When a big bowl of steaming meat and vegetables in a brew is sat on her placemat, she could have cried. Her mouth instantly waters and she looks up at Isabelle as if she's an angel watching over her shoulder. For the first time in a long time, there is an actual meal in front of her. Each bite was as special and savoury as the next. Each one brought more peace to Natalie and took away the hunger and emptiness that has been swallowing her whole.

After helping Isabelle and Henry clean up, to the best of her ability, they both look at her after whispering to one another from across the room.

"Henry and I have something to tell you," says Isabelle, holding onto her husband's hand tightly.

"What is it?"

"We want you to know you're welcome to stay for as long as you like."

"As in the night?" she asks hesitantly.

"As in as many nights as you like," Henry says, his smile growing wider and eyes beginning to tear as he grips onto his wife's hand tighter.

Natalie has become speechless. Her fears are shifting, morphing into a new form. The fear that this is all a dream. That soon she will wake up and be underneath the arch of the park. Or worse; in a cell where she doesn't belong.
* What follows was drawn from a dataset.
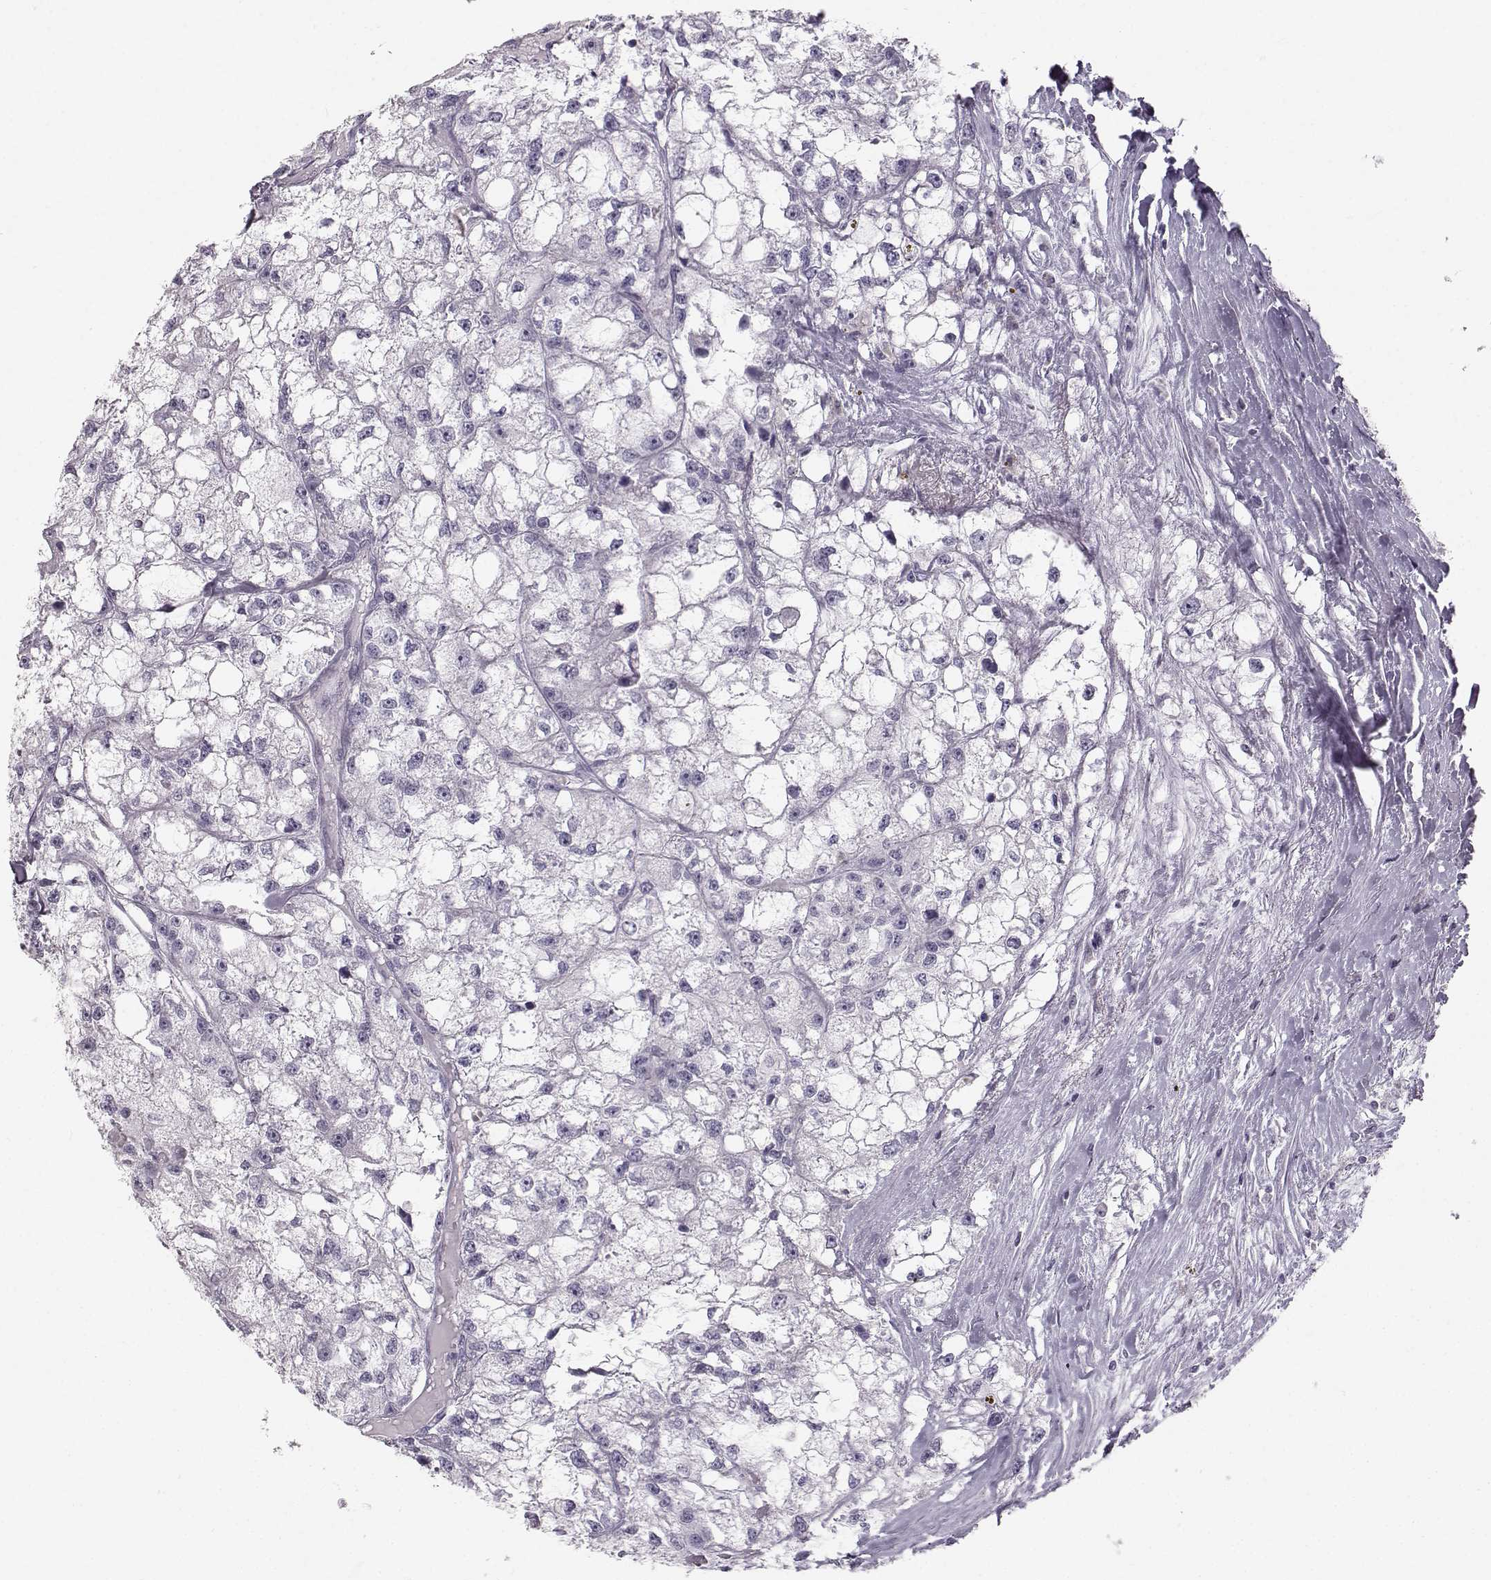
{"staining": {"intensity": "negative", "quantity": "none", "location": "none"}, "tissue": "renal cancer", "cell_type": "Tumor cells", "image_type": "cancer", "snomed": [{"axis": "morphology", "description": "Adenocarcinoma, NOS"}, {"axis": "topography", "description": "Kidney"}], "caption": "This is an immunohistochemistry (IHC) micrograph of human renal cancer (adenocarcinoma). There is no positivity in tumor cells.", "gene": "OIP5", "patient": {"sex": "male", "age": 56}}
"I think I'd like that," Natalie finally says, finding herself beginning to choke up. The couple come over to her and wrap her up in their arms, tears slipping from the corner of their eyes as they find comfort together. Each are pieces of a different puzzle that has been burnt and cut up; but together they form a new one. A stronger one. If she dares to dream, they could even help her prove her innocence. The true culprit could finally be punished and the officer's family could know the truth. She could trust again.